Start the big data analytic
You successfully configured a big data analytic. The analytic will load millions of records from a delimited text file using a defined schema, process the event records through a variety of tools, and write the analysis output to a new feature layer. Next, you will start the NYC Cyclist Accidents big data analytic.
- At the top of the Velocity app, click Start to start the NYC Cyclist Accidents analytic.
The Start button text transitions to Stop Initialization and to Stop, indicating that the analytic has started and is running.
Note:
Velocity feeds and real-time analytics remain running once they are started. Big data analytics run until the analysis is completed when they stop automatically. Big data analytics can be configured to run in a recurring manner using the options available from the Schedule drop-down menu. This means that big data analytics can be run every few minutes or hours, on certain days of the week, or at certain times of the day. For details on scheduling a big data analytic, see Schedule recurring big data analysis.
- Monitor the analytic until the Stop button text changes to Start.

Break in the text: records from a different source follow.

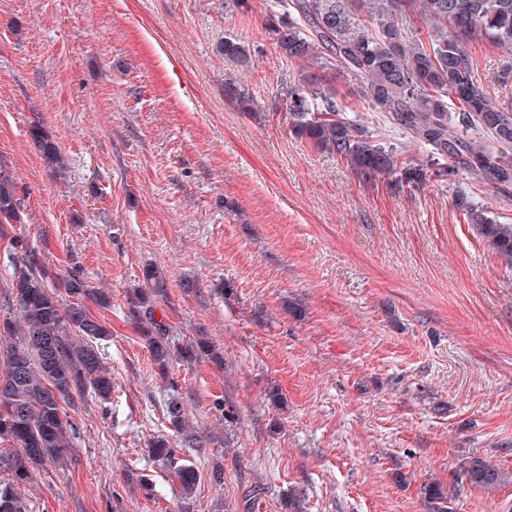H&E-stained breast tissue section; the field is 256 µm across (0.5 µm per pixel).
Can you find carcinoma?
<instances>
[{
    "label": "carcinoma",
    "instance_id": "obj_1",
    "mask_svg": "<svg viewBox=\"0 0 512 512\" xmlns=\"http://www.w3.org/2000/svg\"><path fill=\"white\" fill-rule=\"evenodd\" d=\"M277 22L269 26L279 56L299 64L301 77L288 87L285 107L289 130L316 151L345 163L363 183L381 175L399 187L418 189L427 177L447 180L455 168L499 190L512 187V114L483 85L471 48L485 44L512 53V0H274ZM250 49L224 41V55L247 60ZM353 80L350 94L383 113L428 148L427 157L407 160L401 147L383 141L367 126L347 117L336 82ZM224 96L241 112L257 113L247 87L224 78ZM31 136L49 171L67 164L60 147L37 125ZM454 206L475 226L483 241L512 264V224L498 222L460 189ZM22 203L11 173L0 165V238L10 239L14 273L8 284L13 316L0 322V512H28L20 487L40 470L76 464L80 429L69 411L91 394L107 404L112 374L104 367L99 345L112 331L89 308L112 306V294L96 288L76 271L59 286L28 243L8 233L23 222ZM146 288L134 292L141 335L161 374L174 359H219L201 336L182 349L171 347L154 303L165 278L156 269L143 273ZM168 429L182 448L214 442L197 432L177 398L166 403ZM152 454L171 468L181 494L189 496L198 480L194 464L175 457L165 436ZM474 486L498 488L507 476L472 458L461 467ZM462 489L447 493L437 484L423 486L426 512H450Z\"/></svg>",
    "mask_w": 512,
    "mask_h": 512
}]
</instances>
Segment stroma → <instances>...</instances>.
Returning a JSON list of instances; mask_svg holds the SVG:
<instances>
[{
	"mask_svg": "<svg viewBox=\"0 0 512 512\" xmlns=\"http://www.w3.org/2000/svg\"><path fill=\"white\" fill-rule=\"evenodd\" d=\"M269 0H0V162L25 236L55 275L109 289L103 343L117 392L88 396L70 469L40 470L30 512H426L421 487H449L479 457L512 475V269L453 205L468 190L512 224V192L464 170L418 190L363 184L291 135L285 93L300 77L270 40ZM248 61L224 56L225 39ZM473 54L497 76L512 56ZM246 85L260 117L224 100ZM350 119L426 150L347 99ZM69 164L50 174L33 125ZM170 344L205 336L224 361L161 378L130 299L145 268ZM278 391L270 401L269 391ZM176 395L203 433L230 444L177 449L197 466L190 499L148 454ZM231 400L237 424L219 405ZM224 467V484L211 478ZM455 512H512V482L468 487Z\"/></svg>",
	"mask_w": 512,
	"mask_h": 512,
	"instance_id": "1",
	"label": "stroma"
}]
</instances>
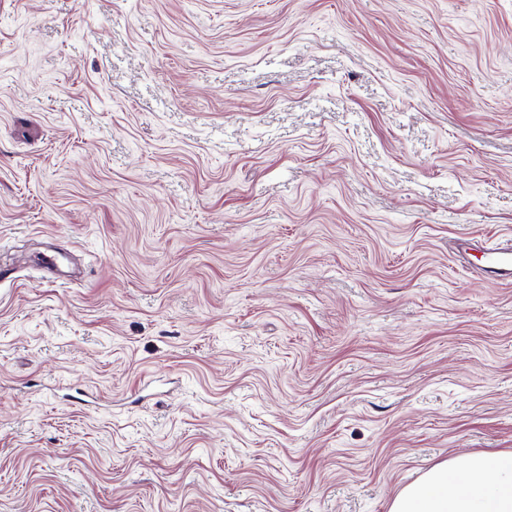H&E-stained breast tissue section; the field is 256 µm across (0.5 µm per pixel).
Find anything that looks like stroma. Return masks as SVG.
I'll return each instance as SVG.
<instances>
[{
    "label": "stroma",
    "mask_w": 512,
    "mask_h": 512,
    "mask_svg": "<svg viewBox=\"0 0 512 512\" xmlns=\"http://www.w3.org/2000/svg\"><path fill=\"white\" fill-rule=\"evenodd\" d=\"M471 234L512 0H0V512H389L512 450Z\"/></svg>",
    "instance_id": "stroma-1"
}]
</instances>
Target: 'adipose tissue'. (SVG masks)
I'll return each instance as SVG.
<instances>
[{"label":"adipose tissue","mask_w":512,"mask_h":512,"mask_svg":"<svg viewBox=\"0 0 512 512\" xmlns=\"http://www.w3.org/2000/svg\"><path fill=\"white\" fill-rule=\"evenodd\" d=\"M390 512H512V451L439 463L405 486Z\"/></svg>","instance_id":"adipose-tissue-1"}]
</instances>
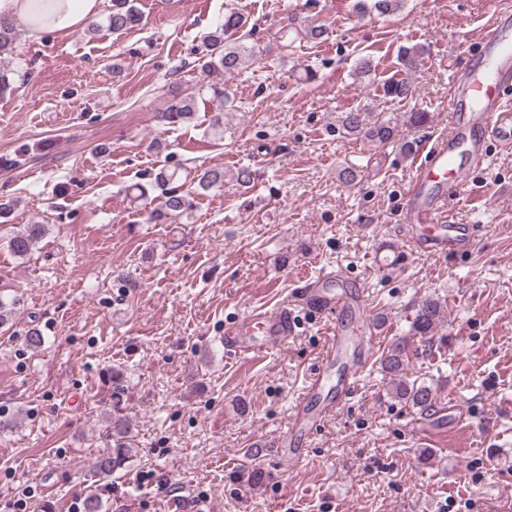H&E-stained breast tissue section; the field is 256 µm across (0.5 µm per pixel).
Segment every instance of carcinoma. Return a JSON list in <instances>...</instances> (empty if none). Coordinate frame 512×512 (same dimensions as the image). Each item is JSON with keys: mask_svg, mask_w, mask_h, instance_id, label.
<instances>
[{"mask_svg": "<svg viewBox=\"0 0 512 512\" xmlns=\"http://www.w3.org/2000/svg\"><path fill=\"white\" fill-rule=\"evenodd\" d=\"M403 0H354L353 10L358 14L373 12L379 18H390L401 11ZM114 32H121L138 26L141 14L130 0H112V8L106 19ZM247 19L230 9L224 12V22L203 38V54L199 59L200 69L205 73L221 72L231 75L240 72L256 57L255 46L244 40L251 36L246 30ZM13 27L0 21V54H7L16 43ZM424 50L420 46H403L397 55L402 72L416 70L422 62ZM382 95L392 100H404L410 92V85L404 78L391 77L381 85ZM197 112L196 96L192 93L173 91L171 104L162 118L169 124H181L192 120ZM340 128L349 135L357 136L371 145H386L398 135V122L395 118L373 120L369 113L351 109L340 116ZM197 189L208 191L224 186V169L213 167L197 175ZM179 170L167 165L160 166L148 184H135L133 200H147L150 194L157 193L159 203L150 212V220L159 223L170 216L185 214L194 206L191 194L182 191ZM44 234L41 224H29L14 230L7 238V247L18 257L29 255ZM447 315V305L438 298H428L418 305L412 329L420 336L433 335ZM407 364L405 350L395 347L384 359L387 372L397 376L394 394L406 399L422 410L432 407L435 398L431 386L403 377ZM131 429L126 419L112 416V437L114 446L105 448L95 460V468L103 478L122 468L133 457L134 448L130 442Z\"/></svg>", "mask_w": 512, "mask_h": 512, "instance_id": "1", "label": "carcinoma"}]
</instances>
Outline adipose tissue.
<instances>
[{
    "label": "adipose tissue",
    "instance_id": "obj_1",
    "mask_svg": "<svg viewBox=\"0 0 512 512\" xmlns=\"http://www.w3.org/2000/svg\"><path fill=\"white\" fill-rule=\"evenodd\" d=\"M102 0H0V20L29 39L84 28L101 11Z\"/></svg>",
    "mask_w": 512,
    "mask_h": 512
}]
</instances>
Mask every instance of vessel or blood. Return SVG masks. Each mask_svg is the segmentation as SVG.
Listing matches in <instances>:
<instances>
[{"mask_svg":"<svg viewBox=\"0 0 512 512\" xmlns=\"http://www.w3.org/2000/svg\"><path fill=\"white\" fill-rule=\"evenodd\" d=\"M484 51L480 64L465 80L455 81L449 94L451 112L447 134L427 141L421 149L423 160L407 190V221L412 226L413 243L428 253H462L472 246L476 229L471 224L446 222L443 211L447 200L462 188L466 167L462 157L472 164H484L490 143L512 145V103L504 99L512 87V10L496 8L481 39ZM299 302L333 323L332 345L305 390L287 435L279 442V452L297 461L304 454L305 440L318 429L329 412L320 394L331 382L334 367L346 352L348 338L343 323L354 313L359 324H366V290L337 291L327 277L305 280L298 288ZM296 331V318L288 307L253 310L229 322L224 329V349L229 356L247 359L280 347ZM459 417L455 406L441 407L422 436L434 441L445 438Z\"/></svg>","mask_w":512,"mask_h":512,"instance_id":"obj_1","label":"vessel or blood"}]
</instances>
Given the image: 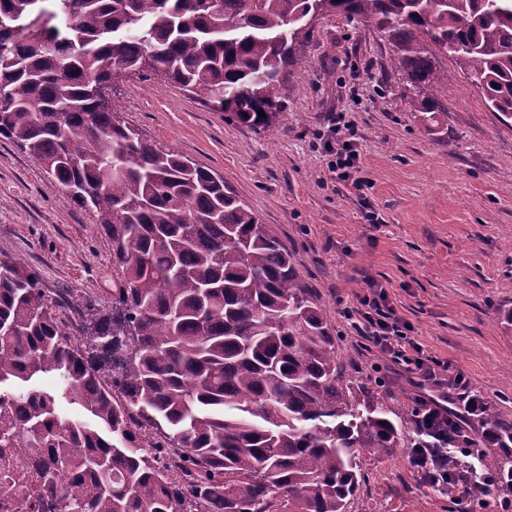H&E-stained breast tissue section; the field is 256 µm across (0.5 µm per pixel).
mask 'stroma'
Returning <instances> with one entry per match:
<instances>
[{"label": "stroma", "mask_w": 512, "mask_h": 512, "mask_svg": "<svg viewBox=\"0 0 512 512\" xmlns=\"http://www.w3.org/2000/svg\"><path fill=\"white\" fill-rule=\"evenodd\" d=\"M307 54L290 68L279 130L237 122L163 78L117 84L119 120L160 147L221 175L226 188L287 248L298 279L320 301L336 353L356 381L383 378L379 394L407 426L416 390L387 368L343 316L366 280L382 283L409 337L462 372L473 394L512 425V121L440 55L435 131L403 93L399 65L376 30L343 16L320 17ZM352 125L364 197L328 168L329 127ZM368 199L380 223L362 217ZM40 277L63 321V296L112 303V247L91 214L68 201L45 167L0 140V257ZM350 512H501L500 494L481 503L426 485L408 451L360 453Z\"/></svg>", "instance_id": "35a3bbf8"}]
</instances>
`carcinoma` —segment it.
I'll use <instances>...</instances> for the list:
<instances>
[{
  "label": "carcinoma",
  "mask_w": 512,
  "mask_h": 512,
  "mask_svg": "<svg viewBox=\"0 0 512 512\" xmlns=\"http://www.w3.org/2000/svg\"><path fill=\"white\" fill-rule=\"evenodd\" d=\"M330 13L391 45L425 129L435 50L512 119V0H0V139L93 214L116 273L110 309L71 301L73 333L37 273L0 259L4 508L348 512L358 450L401 447L387 406L337 361L277 236L223 177L149 143L103 94L161 76L271 131L288 67L308 63V18ZM44 376L54 389L32 386ZM480 416L481 442L512 448V426L488 406ZM145 429L177 449V474ZM487 467L512 494V468Z\"/></svg>",
  "instance_id": "obj_1"
}]
</instances>
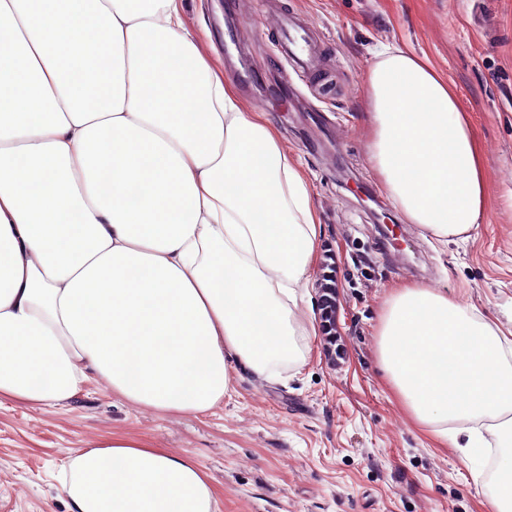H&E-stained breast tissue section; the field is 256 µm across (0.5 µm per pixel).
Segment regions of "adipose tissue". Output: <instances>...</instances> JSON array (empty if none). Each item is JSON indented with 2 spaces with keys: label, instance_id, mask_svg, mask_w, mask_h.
<instances>
[{
  "label": "adipose tissue",
  "instance_id": "1",
  "mask_svg": "<svg viewBox=\"0 0 512 512\" xmlns=\"http://www.w3.org/2000/svg\"><path fill=\"white\" fill-rule=\"evenodd\" d=\"M183 0H0V403L86 387L201 416L232 364L304 358L319 253L308 179L242 108ZM370 162L411 224L466 239L488 196L476 129L426 55L383 46L368 77ZM384 378L411 423L476 461L500 454L490 512H512V328L418 284L380 317ZM57 479L70 512H217L191 458L114 433Z\"/></svg>",
  "mask_w": 512,
  "mask_h": 512
}]
</instances>
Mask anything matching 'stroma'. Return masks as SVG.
Masks as SVG:
<instances>
[{
	"instance_id": "obj_1",
	"label": "stroma",
	"mask_w": 512,
	"mask_h": 512,
	"mask_svg": "<svg viewBox=\"0 0 512 512\" xmlns=\"http://www.w3.org/2000/svg\"><path fill=\"white\" fill-rule=\"evenodd\" d=\"M311 24L329 59L288 75L279 12ZM190 28L216 31L224 78L258 83L265 112L303 168L336 261V337L273 379L236 367L223 405L203 416L148 410L90 385L52 409L0 404V512H68L56 478L72 448L112 433L153 440L197 462L218 512H489L481 476L455 446L429 447L392 399L377 359L390 288L419 283L512 325V0H185ZM425 53L477 130L489 212L464 242L407 223L369 162L368 73L378 43Z\"/></svg>"
}]
</instances>
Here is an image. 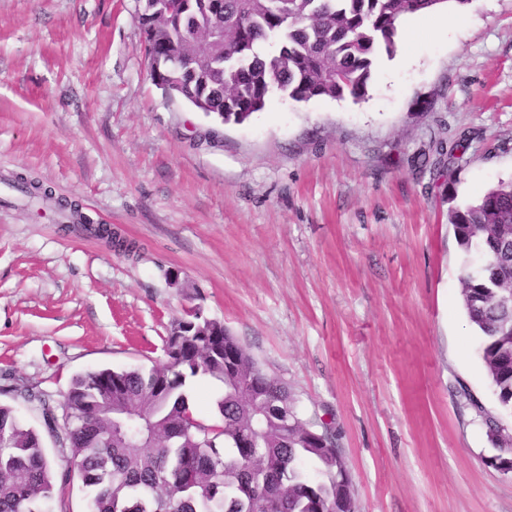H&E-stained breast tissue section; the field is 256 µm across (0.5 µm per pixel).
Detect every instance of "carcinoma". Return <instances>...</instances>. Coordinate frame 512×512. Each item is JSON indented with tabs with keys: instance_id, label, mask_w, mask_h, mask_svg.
<instances>
[{
	"instance_id": "carcinoma-1",
	"label": "carcinoma",
	"mask_w": 512,
	"mask_h": 512,
	"mask_svg": "<svg viewBox=\"0 0 512 512\" xmlns=\"http://www.w3.org/2000/svg\"><path fill=\"white\" fill-rule=\"evenodd\" d=\"M472 0H140L138 15L157 85L198 111L241 124L273 90L296 102L366 96L376 56L396 48L403 17ZM215 27L220 42L212 41ZM462 251L479 264L460 278L468 319L502 411L512 413V181L448 209ZM178 340L167 362L147 371L104 368L76 375L60 407L21 391L41 419L24 424L0 403V512H46L56 486L71 480L46 459L52 436L77 468L90 512H332L350 498L346 462L332 423L264 412L256 389L292 406L288 386L265 373L224 324L187 310L171 323ZM222 384L215 420L193 413L186 380ZM498 454L512 463V433L484 412ZM255 424V442L243 434ZM312 464L320 478L312 479Z\"/></svg>"
}]
</instances>
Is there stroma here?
Here are the masks:
<instances>
[{
    "label": "stroma",
    "instance_id": "stroma-1",
    "mask_svg": "<svg viewBox=\"0 0 512 512\" xmlns=\"http://www.w3.org/2000/svg\"><path fill=\"white\" fill-rule=\"evenodd\" d=\"M138 0H0V402L166 359L190 308L224 323L302 419L332 421L355 512H512L476 406L450 203L512 180V0L399 26L364 100L272 92L241 124L159 88ZM466 137L462 165L422 162ZM52 192L29 204L17 177ZM108 224L127 254L84 232Z\"/></svg>",
    "mask_w": 512,
    "mask_h": 512
}]
</instances>
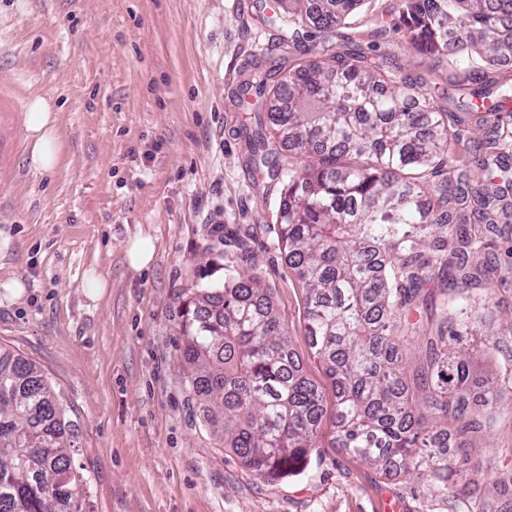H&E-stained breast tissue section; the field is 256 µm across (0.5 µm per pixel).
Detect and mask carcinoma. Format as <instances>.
<instances>
[{
  "label": "carcinoma",
  "mask_w": 512,
  "mask_h": 512,
  "mask_svg": "<svg viewBox=\"0 0 512 512\" xmlns=\"http://www.w3.org/2000/svg\"><path fill=\"white\" fill-rule=\"evenodd\" d=\"M372 0H273L274 21L296 49ZM392 30L409 51L475 52L489 65L512 60V0H396ZM250 94L276 103L245 129L249 159L282 185L279 242L307 291L306 331L336 394L337 445L385 476L416 473L446 499L470 441L512 403L494 385L470 407L460 330L491 313L474 294L468 254L487 246L452 223L445 177L448 132L459 115L491 113L492 92L428 96L366 54L331 52ZM291 158L279 161V147ZM467 165L486 185L460 204L488 223L489 186L512 179L498 138ZM183 360L207 423L224 447L269 483L314 448L324 395L299 368L285 327L255 274L224 269V285L185 301ZM62 403L31 362L0 353V512H83L87 479L73 464Z\"/></svg>",
  "instance_id": "1"
}]
</instances>
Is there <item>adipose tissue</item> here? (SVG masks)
Segmentation results:
<instances>
[{
	"instance_id": "obj_1",
	"label": "adipose tissue",
	"mask_w": 512,
	"mask_h": 512,
	"mask_svg": "<svg viewBox=\"0 0 512 512\" xmlns=\"http://www.w3.org/2000/svg\"><path fill=\"white\" fill-rule=\"evenodd\" d=\"M24 123L31 143V167L40 171L55 168L59 162L60 144L53 99L32 96L27 103Z\"/></svg>"
}]
</instances>
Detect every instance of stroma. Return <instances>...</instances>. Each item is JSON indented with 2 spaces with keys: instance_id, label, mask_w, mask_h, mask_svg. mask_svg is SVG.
Masks as SVG:
<instances>
[{
  "instance_id": "stroma-1",
  "label": "stroma",
  "mask_w": 512,
  "mask_h": 512,
  "mask_svg": "<svg viewBox=\"0 0 512 512\" xmlns=\"http://www.w3.org/2000/svg\"><path fill=\"white\" fill-rule=\"evenodd\" d=\"M394 3L318 34L308 60L327 44L359 49L416 95L447 88L451 57L405 50L389 29ZM280 36L261 0H0V349L33 362L62 401L89 512H475L472 497L448 509L417 476L383 477L335 445V393L278 243L281 186L250 164L241 135V89L279 58ZM40 93L58 108L50 172L31 168L24 125ZM497 125L465 117L449 154L468 160ZM491 217L497 232L474 262L489 268L494 309L467 340L477 408L486 380L512 383V190ZM137 236L153 245L139 270L126 259ZM228 265L258 274L325 395L317 454L277 484L211 435L182 358L181 304L197 285H222ZM480 445L486 479L512 469L511 405Z\"/></svg>"
}]
</instances>
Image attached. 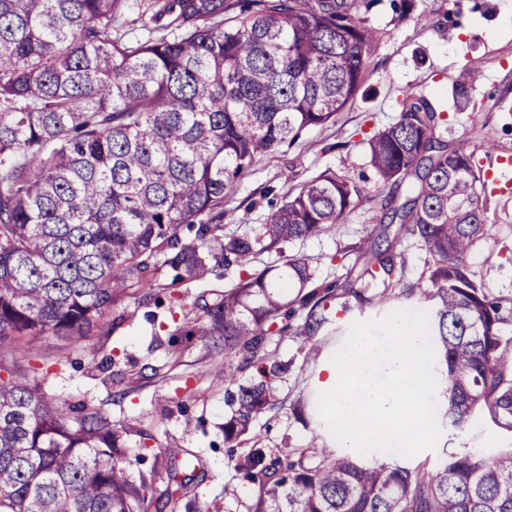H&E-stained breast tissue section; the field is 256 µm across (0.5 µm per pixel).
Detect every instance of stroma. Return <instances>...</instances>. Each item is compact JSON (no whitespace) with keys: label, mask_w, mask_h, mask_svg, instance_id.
Returning a JSON list of instances; mask_svg holds the SVG:
<instances>
[{"label":"stroma","mask_w":512,"mask_h":512,"mask_svg":"<svg viewBox=\"0 0 512 512\" xmlns=\"http://www.w3.org/2000/svg\"><path fill=\"white\" fill-rule=\"evenodd\" d=\"M377 34L356 99L322 126L305 129L297 143L259 156L239 181L224 217V232L265 223L288 192L325 169L374 185L364 141L375 131L395 123L407 89L423 90L448 126L444 145L472 153L478 167L491 156L483 142L493 139L497 151L512 155V0H413V8L395 12L392 0H378L368 14ZM464 77L461 95H454L457 77ZM482 104L473 123H463L459 108ZM275 196H268V188ZM483 236L465 259L472 279L489 298L512 300V171L506 172L497 194L488 196ZM383 230L369 204L360 203L342 223L288 246L291 255L307 259L316 280L346 275L351 262L345 254L361 239ZM406 263L399 284L393 285L384 308L343 310L330 307L333 323L308 349L292 335L275 336L269 348L287 362L288 371L276 379L275 407L254 419L250 427L260 447L274 458H286L296 448H322L317 429L321 419L315 399L314 375L329 347L345 339L349 325L360 319L382 317L409 305L405 291L428 275L430 256L423 244L407 238L398 245ZM168 269L158 274L155 296L137 288L121 305L108 312L101 329L88 340L74 342L52 335L41 337L37 350L63 364L45 382L48 392L67 407L90 405L112 423L138 421L157 444L143 449L139 436L126 441L131 481L155 474L156 491L167 486L170 459L183 460L179 472L188 497L205 512H249L256 487L239 473L242 449L226 444L224 425L233 408L224 394V346L199 336L173 335L167 285ZM120 327H113V319ZM98 348L89 357L88 348ZM435 449L401 466H434L446 457L473 449L493 453L512 443V433L497 427L488 416H478L465 429L444 425Z\"/></svg>","instance_id":"stroma-1"}]
</instances>
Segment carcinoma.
Instances as JSON below:
<instances>
[{"label": "carcinoma", "mask_w": 512, "mask_h": 512, "mask_svg": "<svg viewBox=\"0 0 512 512\" xmlns=\"http://www.w3.org/2000/svg\"><path fill=\"white\" fill-rule=\"evenodd\" d=\"M0 0V343L20 355L44 335L85 339L129 287L153 290L159 266L171 285L240 270L188 321L224 337V387L240 385L224 438L238 440L273 406L285 365L272 336L313 344L332 323L328 305L380 307L358 281L403 275L393 240L352 247L357 279L318 283L289 256L300 283L277 295L248 264L339 224L359 203L384 211L432 256L411 289L431 306L435 350L446 365L447 416L458 429L488 412L512 433V337L501 301L470 277L465 258L486 223L473 154L447 151L440 114L407 93L398 120L366 140L377 187L327 169L273 211L258 231L224 235V200L256 157L292 146L331 121L360 91L377 35L376 0ZM143 34L117 23L134 7ZM188 234H182L183 230ZM0 512H163L185 484L168 468L129 480L125 436L95 408L69 411L35 375L0 362ZM237 469L257 485L252 512H512V445L474 450L433 467L365 463L329 448L293 450L287 463L252 445Z\"/></svg>", "instance_id": "cac0c4a2"}]
</instances>
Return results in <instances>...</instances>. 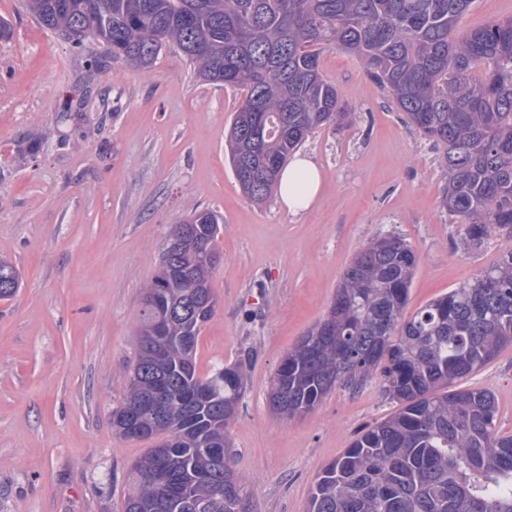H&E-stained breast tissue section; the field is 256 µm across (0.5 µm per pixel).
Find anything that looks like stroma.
I'll use <instances>...</instances> for the list:
<instances>
[{
    "label": "stroma",
    "instance_id": "35a3bbf8",
    "mask_svg": "<svg viewBox=\"0 0 512 512\" xmlns=\"http://www.w3.org/2000/svg\"><path fill=\"white\" fill-rule=\"evenodd\" d=\"M0 259L20 288L0 300V512H123L127 472L151 443L121 439L120 406L135 357L143 287L170 228L202 208L223 217L219 299L196 368L248 359L230 430L251 512H305L318 473L399 404L380 372L340 385L304 416L267 402L270 380L300 336L326 318L336 287L372 238L397 235L417 257L408 311L494 265L507 231L460 245L441 206L444 145L410 124L356 57L325 49L321 67L355 112L300 143L322 175L306 211L252 202L226 147L245 93L198 81L167 49L147 71L95 65L41 27L20 0H0ZM492 391L512 435V346L458 380Z\"/></svg>",
    "mask_w": 512,
    "mask_h": 512
}]
</instances>
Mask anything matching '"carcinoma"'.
Wrapping results in <instances>:
<instances>
[{
    "instance_id": "cac0c4a2",
    "label": "carcinoma",
    "mask_w": 512,
    "mask_h": 512,
    "mask_svg": "<svg viewBox=\"0 0 512 512\" xmlns=\"http://www.w3.org/2000/svg\"><path fill=\"white\" fill-rule=\"evenodd\" d=\"M474 0H25L43 27L104 61L150 69L175 47L206 84L246 95L228 133L240 189L269 200L291 151L313 130L352 120L324 78L325 48L360 58L424 136L446 147L443 208L481 248L512 230V17L464 30ZM221 217L212 209L172 225L142 291L136 357L121 405L120 438H158L131 465L124 512H229L249 495L231 460V427L246 362L196 371L202 327L218 298ZM416 268L399 236L371 241L343 273L327 317L285 354L268 394L272 410L304 415L338 385L381 369L398 411L329 463L307 512H512V436L496 428L484 389L452 384L512 345V246L474 279L406 315ZM19 275L0 260V299ZM164 391L161 418L143 409ZM161 477L151 480L145 461Z\"/></svg>"
}]
</instances>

The Stop button changing to Start indicates that the analytic has run, is now complete, and is no longer running. Additionally, you can monitor the status of big data analytics from the Big Data Analytics page in the Velocity app.
Explore the analytic results in a web map
When you started the big data analytic in the previous section, an output feature layer was created. You will now open that output feature layer in a web map and view the results of the big data analysis on the NYC cyclist accident data.
- From the main menu, click Layers under OUTPUT to open the Layers page.
- Find the NYC_Cyclist_Accident_Aggregation feature layer in the list and click Open in map viewer to view the layer in a web map.
Note:
Output layers created by real-time or big data analytics do not appear on the Layers page until the analytic has successfully run and generated output.
- Zoom in to the extent of the data in the New York City area.
- Change the basemap to Dark Gray Canvas.
- On the layer, click the Change Style button and for the Choose an attribute to show step, choose Count from the drop-down menu.
- For the Select a drawing style step, choose Counts and Amounts (Color) and click Options.
- Click Symbols, change the color ramp to a Red/Orange/White color ramp, and click OK.
- Check the Classify Data check box.
- From the Using drop-down menu, choose Standard Deviation and set the class size to 1 standard deviation.
- Accept the other default properties, click OK, and click Done.
- Pan and zoom around the web map to explore the results of the big data analysis. Identify areas that had more cyclist-related injuries and deaths to those areas with less.
Next steps
In this lesson, you created and ran a big data analytic that analyzed millions of cyclist accidents to identify areas in New York City with the highest numbers of accidents. With these results, you can make informed decisions on where new bicycle infrastructure will have the greatest impact.
Review the following resources as you continue to work with Velocity: Essential ArcGIS Velocity vocabulary, Perform big data analysis, and Use Arcade expressions.